— Start —

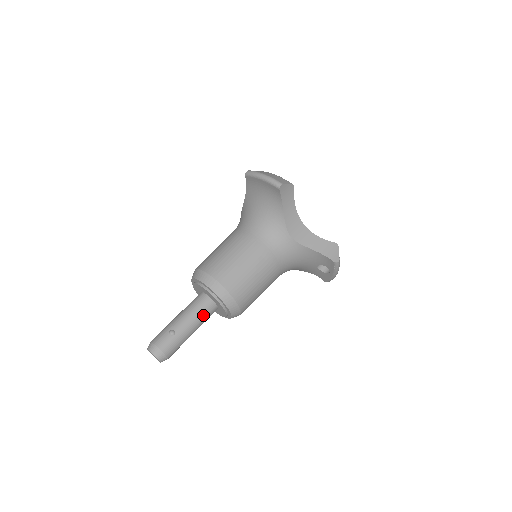
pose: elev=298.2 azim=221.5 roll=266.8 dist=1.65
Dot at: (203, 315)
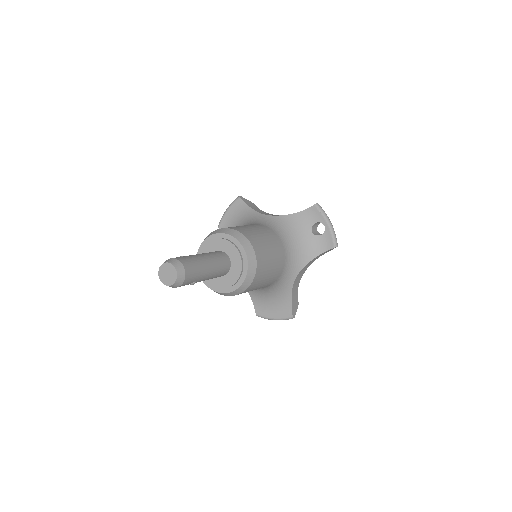
Dot at: (213, 254)
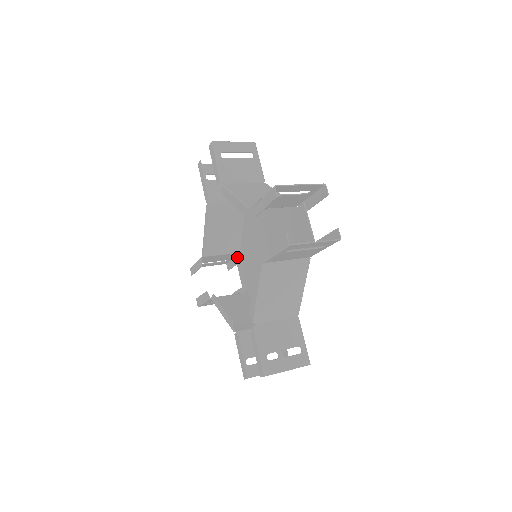
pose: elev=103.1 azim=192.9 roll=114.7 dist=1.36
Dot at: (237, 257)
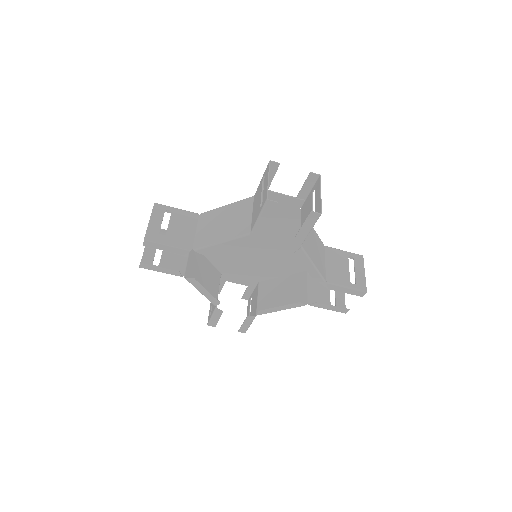
Dot at: (222, 278)
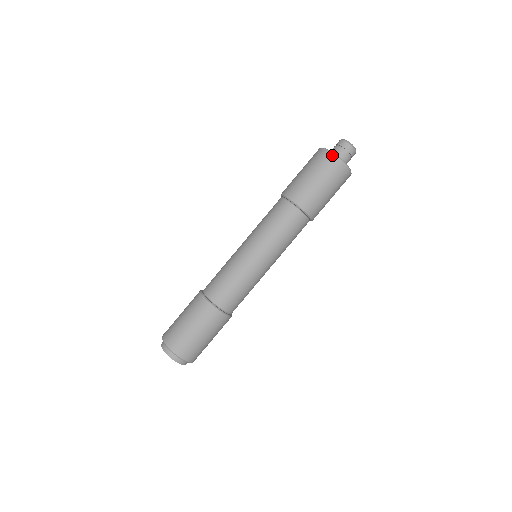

— End —

What is expected:
Rewrite all the material above, renaming "pose" to "camera" wherever it occurs and changing nothing else. Leave out the pictures.

Solution for this exercise:
camera: elev=298.2 azim=221.5 roll=266.8 dist=1.65
Dot at: (203, 315)
Dot at: (213, 254)
camera: elev=103.1 azim=192.9 roll=114.7 dist=1.36
Dot at: (237, 257)
Dot at: (222, 278)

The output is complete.